[Stored data entries]
-- Opening Marker --

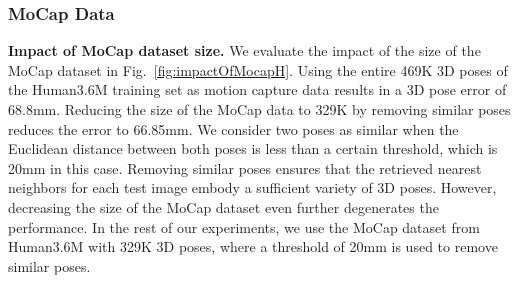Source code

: \documentclass[10pt,journal,compsoc]{IEEEtran}
\begin{document}
\subsubsection*{MoCap Data}\label{sec:mocap_data}

\textbf{Impact of MoCap dataset size.}
We evaluate the impact of the size of the MoCap dataset in Fig.~\ref{fig:impactOfMocapH}. Using the entire 469K 3D poses of the 
Human3.6M training set as motion capture data results in a 3D pose error of 68.8mm. Reducing the size of the MoCap data to 329K by
removing similar poses reduces the error to 66.85mm. We consider two poses as similar when the Euclidean distance between 
both poses is less than a certain threshold, which is 20mm in this case. Removing similar poses ensures that the retrieved nearest neighbors for each
test image embody a sufficient variety of 3D poses. However, decreasing the size of the MoCap dataset even further 
degenerates the performance. In the rest of our experiments, we use the MoCap dataset from Human3.6M with 329K 3D poses, 
where a threshold of 20mm is used to remove similar poses.\\
\end{document}
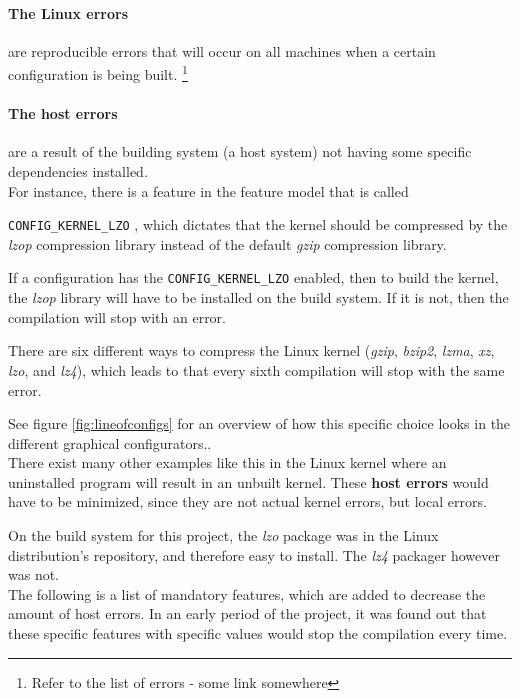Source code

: \documentclass[a4paper,11pt]{report}
\newcommand{\textcode}[1]{
    \fboxsep=1pt
    \texttt{\colorbox{gray!20}{#1}}
}
\begin{document}
    \paragraph{The Linux errors} 
are reproducible errors that will occur on all 
machines when a certain configuration is being built. 
    \footnote{Refer to the list of errors - some link somewhere}

    \paragraph{The host errors} 
are a result of the building system (a host system) not having some specific 
dependencies installed.
\\

For instance, there is a feature in the feature model that is called 
\textcode{CONFIG\_KERNEL\_LZO}, which dictates that the kernel should be 
compressed by the \emph{lzop} compression library instead of the default 
\emph{gzip} compression library.

If a configuration has the \textcode{CONFIG\_KERNEL\_LZO} enabled, then to 
build the kernel, the \emph{lzop} library will have to be installed on the 
build system. If it is not, then the compilation will stop with an error.

There are six different ways to compress the Linux kernel (\emph{gzip}, 
\emph{bzip2}, \emph{lzma}, \emph{xz}, \emph{lzo}, and \emph{lz4}),
which leads to that every sixth compilation will stop with the same error.

See figure \ref{fig:lineofconfigs} for an overview of how this specific choice
looks in the different graphical configurators..
\\

There exist many other examples like this in the Linux kernel where an 
uninstalled program will result in an unbuilt kernel. These \textbf{host 
errors} would have to be minimized, since they are not actual kernel errors, 
but local errors. 

On the build system for this project, the \emph{lzo} package was in the Linux 
distribution's repository, and therefore easy to install. The \emph{lz4} 
packager however was not.
\\

The following is a list of mandatory features, which are added to decrease the 
amount of host errors. In an early period of the project, it was found out that 
these specific features with specific values would stop the compilation every 
time.
\end{document}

-- Closing Marker --

→ PROBLEM
Please, without any pictures, print each entry exactly.

→ RESULT BELOW
Source code

: \documentclass[10pt,journal,compsoc]{IEEEtran}
\begin{document}
\subsubsection*{MoCap Data}\label{sec:mocap_data}

\textbf{Impact of MoCap dataset size.}
We evaluate the impact of the size of the MoCap dataset in Fig.~\ref{fig:impactOfMocapH}. Using the entire 469K 3D poses of the 
Human3.6M training set as motion capture data results in a 3D pose error of 68.8mm. Reducing the size of the MoCap data to 329K by
removing similar poses reduces the error to 66.85mm. We consider two poses as similar when the Euclidean distance between 
both poses is less than a certain threshold, which is 20mm in this case. Removing similar poses ensures that the retrieved nearest neighbors for each
test image embody a sufficient variety of 3D poses. However, decreasing the size of the MoCap dataset even further 
degenerates the performance. In the rest of our experiments, we use the MoCap dataset from Human3.6M with 329K 3D poses, 
where a threshold of 20mm is used to remove similar poses.\\
\end{document}
Source code

: \documentclass[a4paper,11pt]{report}
\newcommand{\textcode}[1]{
    \fboxsep=1pt
    \texttt{\colorbox{gray!20}{#1}}
}
\begin{document}
    \paragraph{The Linux errors} 
are reproducible errors that will occur on all 
machines when a certain configuration is being built. 
    \footnote{Refer to the list of errors - some link somewhere}

    \paragraph{The host errors} 
are a result of the building system (a host system) not having some specific 
dependencies installed.
\\

For instance, there is a feature in the feature model that is called 
\textcode{CONFIG\_KERNEL\_LZO}, which dictates that the kernel should be 
compressed by the \emph{lzop} compression library instead of the default 
\emph{gzip} compression library.

If a configuration has the \textcode{CONFIG\_KERNEL\_LZO} enabled, then to 
build the kernel, the \emph{lzop} library will have to be installed on the 
build system. If it is not, then the compilation will stop with an error.

There are six different ways to compress the Linux kernel (\emph{gzip}, 
\emph{bzip2}, \emph{lzma}, \emph{xz}, \emph{lzo}, and \emph{lz4}),
which leads to that every sixth compilation will stop with the same error.

See figure \ref{fig:lineofconfigs} for an overview of how this specific choice
looks in the different graphical configurators..
\\

There exist many other examples like this in the Linux kernel where an 
uninstalled program will result in an unbuilt kernel. These \textbf{host 
errors} would have to be minimized, since they are not actual kernel errors, 
but local errors. 

On the build system for this project, the \emph{lzo} package was in the Linux 
distribution's repository, and therefore easy to install. The \emph{lz4} 
packager however was not.
\\

The following is a list of mandatory features, which are added to decrease the 
amount of host errors. In an early period of the project, it was found out that 
these specific features with specific values would stop the compilation every 
time.
\end{document}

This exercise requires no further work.